A move to privatise the Land Registry has been shelved by the government.
The department, which was created in 1862, holds more than 24 million titles showing evidence of ownership covering more than 83% of the UK’s land mass.
The policy – revealed in the Queen’s Speech in May – was due to be included in the Neighbourhood Planning and Infrastructure Bill put to parliament on Wednesday evening.
However, details of the plans were omitted from the Bill, indicating the proposal has been dropped.
Having launched, the government will run a consultation on implementation of the provisions of the Bill until midnight on 19 October.

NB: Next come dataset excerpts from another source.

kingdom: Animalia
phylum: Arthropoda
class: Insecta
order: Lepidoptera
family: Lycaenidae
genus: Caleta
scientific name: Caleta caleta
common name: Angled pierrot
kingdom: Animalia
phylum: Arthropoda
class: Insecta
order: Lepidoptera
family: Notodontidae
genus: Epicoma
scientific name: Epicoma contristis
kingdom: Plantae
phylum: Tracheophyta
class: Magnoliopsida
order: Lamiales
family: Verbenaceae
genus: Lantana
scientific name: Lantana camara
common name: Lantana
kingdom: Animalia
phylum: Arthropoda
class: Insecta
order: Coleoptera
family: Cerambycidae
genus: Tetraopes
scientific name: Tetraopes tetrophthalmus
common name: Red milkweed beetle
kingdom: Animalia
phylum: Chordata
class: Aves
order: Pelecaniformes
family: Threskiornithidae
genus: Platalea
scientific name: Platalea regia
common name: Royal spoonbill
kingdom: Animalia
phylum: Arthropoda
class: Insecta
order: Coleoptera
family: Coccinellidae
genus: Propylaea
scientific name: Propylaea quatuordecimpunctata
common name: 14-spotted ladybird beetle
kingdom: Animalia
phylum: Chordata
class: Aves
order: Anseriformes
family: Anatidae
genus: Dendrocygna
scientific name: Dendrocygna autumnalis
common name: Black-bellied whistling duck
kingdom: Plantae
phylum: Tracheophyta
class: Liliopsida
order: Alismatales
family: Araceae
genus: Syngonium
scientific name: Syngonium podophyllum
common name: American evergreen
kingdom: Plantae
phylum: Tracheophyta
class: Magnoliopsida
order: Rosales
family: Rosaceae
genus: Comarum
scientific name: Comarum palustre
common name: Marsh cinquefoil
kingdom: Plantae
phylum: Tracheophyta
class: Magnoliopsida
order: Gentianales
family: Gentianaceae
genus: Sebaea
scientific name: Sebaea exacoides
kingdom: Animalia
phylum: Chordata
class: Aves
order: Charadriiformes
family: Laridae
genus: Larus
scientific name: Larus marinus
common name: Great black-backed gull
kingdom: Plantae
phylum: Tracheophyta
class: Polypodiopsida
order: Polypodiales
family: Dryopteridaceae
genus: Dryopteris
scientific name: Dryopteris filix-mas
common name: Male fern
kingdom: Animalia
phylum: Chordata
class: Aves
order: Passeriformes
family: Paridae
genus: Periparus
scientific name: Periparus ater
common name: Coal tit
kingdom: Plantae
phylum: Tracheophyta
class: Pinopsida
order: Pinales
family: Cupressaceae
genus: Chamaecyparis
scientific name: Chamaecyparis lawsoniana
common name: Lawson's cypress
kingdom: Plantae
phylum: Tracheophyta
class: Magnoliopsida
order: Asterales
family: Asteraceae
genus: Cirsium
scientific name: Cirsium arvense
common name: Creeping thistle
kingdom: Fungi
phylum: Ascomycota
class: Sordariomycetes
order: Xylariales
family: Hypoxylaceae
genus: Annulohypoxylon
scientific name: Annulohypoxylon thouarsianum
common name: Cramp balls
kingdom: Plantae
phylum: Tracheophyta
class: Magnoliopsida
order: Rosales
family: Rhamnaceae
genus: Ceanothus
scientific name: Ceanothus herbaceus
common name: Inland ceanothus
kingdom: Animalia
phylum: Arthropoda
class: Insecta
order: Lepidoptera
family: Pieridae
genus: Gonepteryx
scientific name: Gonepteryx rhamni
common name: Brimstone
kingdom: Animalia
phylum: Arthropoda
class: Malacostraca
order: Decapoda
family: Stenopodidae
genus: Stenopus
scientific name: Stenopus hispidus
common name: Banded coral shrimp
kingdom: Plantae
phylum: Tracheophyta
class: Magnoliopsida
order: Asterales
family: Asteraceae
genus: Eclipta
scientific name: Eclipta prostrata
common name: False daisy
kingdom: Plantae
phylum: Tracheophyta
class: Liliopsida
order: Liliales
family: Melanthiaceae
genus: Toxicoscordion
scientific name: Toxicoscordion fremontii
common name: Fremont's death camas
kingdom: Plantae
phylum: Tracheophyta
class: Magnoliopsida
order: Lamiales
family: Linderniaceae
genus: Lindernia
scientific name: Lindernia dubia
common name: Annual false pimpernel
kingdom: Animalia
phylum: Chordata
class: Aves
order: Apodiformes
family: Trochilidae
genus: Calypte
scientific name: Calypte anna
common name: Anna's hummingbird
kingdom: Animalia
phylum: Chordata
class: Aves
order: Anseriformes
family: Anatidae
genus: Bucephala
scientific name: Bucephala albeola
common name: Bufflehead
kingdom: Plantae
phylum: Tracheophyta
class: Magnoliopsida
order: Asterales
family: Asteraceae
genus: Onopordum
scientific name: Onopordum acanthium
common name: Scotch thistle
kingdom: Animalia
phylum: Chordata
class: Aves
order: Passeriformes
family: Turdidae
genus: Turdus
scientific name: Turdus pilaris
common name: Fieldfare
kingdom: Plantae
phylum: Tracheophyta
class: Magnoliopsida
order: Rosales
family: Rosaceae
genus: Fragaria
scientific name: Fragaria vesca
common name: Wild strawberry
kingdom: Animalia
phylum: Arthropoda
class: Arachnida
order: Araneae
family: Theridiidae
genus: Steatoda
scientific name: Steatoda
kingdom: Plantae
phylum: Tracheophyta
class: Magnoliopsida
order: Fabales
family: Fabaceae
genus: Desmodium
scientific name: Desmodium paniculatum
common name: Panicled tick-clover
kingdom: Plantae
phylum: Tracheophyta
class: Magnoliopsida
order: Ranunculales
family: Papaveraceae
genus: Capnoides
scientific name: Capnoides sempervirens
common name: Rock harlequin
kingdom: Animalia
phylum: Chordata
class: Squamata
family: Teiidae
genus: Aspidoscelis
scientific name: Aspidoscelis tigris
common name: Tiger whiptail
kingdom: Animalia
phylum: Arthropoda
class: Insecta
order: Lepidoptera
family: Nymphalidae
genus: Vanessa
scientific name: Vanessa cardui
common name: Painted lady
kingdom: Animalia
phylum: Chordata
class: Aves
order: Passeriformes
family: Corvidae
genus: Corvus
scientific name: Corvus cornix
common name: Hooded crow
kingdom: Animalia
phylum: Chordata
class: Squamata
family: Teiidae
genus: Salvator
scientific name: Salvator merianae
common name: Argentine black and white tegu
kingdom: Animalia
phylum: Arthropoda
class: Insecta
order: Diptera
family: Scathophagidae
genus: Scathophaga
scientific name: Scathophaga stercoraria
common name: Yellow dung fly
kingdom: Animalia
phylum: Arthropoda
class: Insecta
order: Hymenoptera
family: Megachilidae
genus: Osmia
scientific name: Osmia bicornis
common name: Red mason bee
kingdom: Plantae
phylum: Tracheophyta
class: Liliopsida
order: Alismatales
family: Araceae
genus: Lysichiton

The Bill was introduced in the Queen’s Speech in May, with government briefing notes suggesting the legislation would “enable the privatisation of Land Registry, which would support the delivery of a modern, digitally-based land registration service that will benefit the Land Registry’s customers, such as people buying or selling their home.”
The sell-off was conceived as part of a £5bn programme of efficiency savings established by the Treasury under George Osborne.
While the registry is part of the Department for Business, Energy and Industrial Strategy, it is self-financing.
A government source said: “No decision has been taken on the future of the Land Registry.
“A consultation on the Land Registry’s future closed in May and we are carefully considering our response. It is only right that new ministers take time to look at all their options before making a decision.”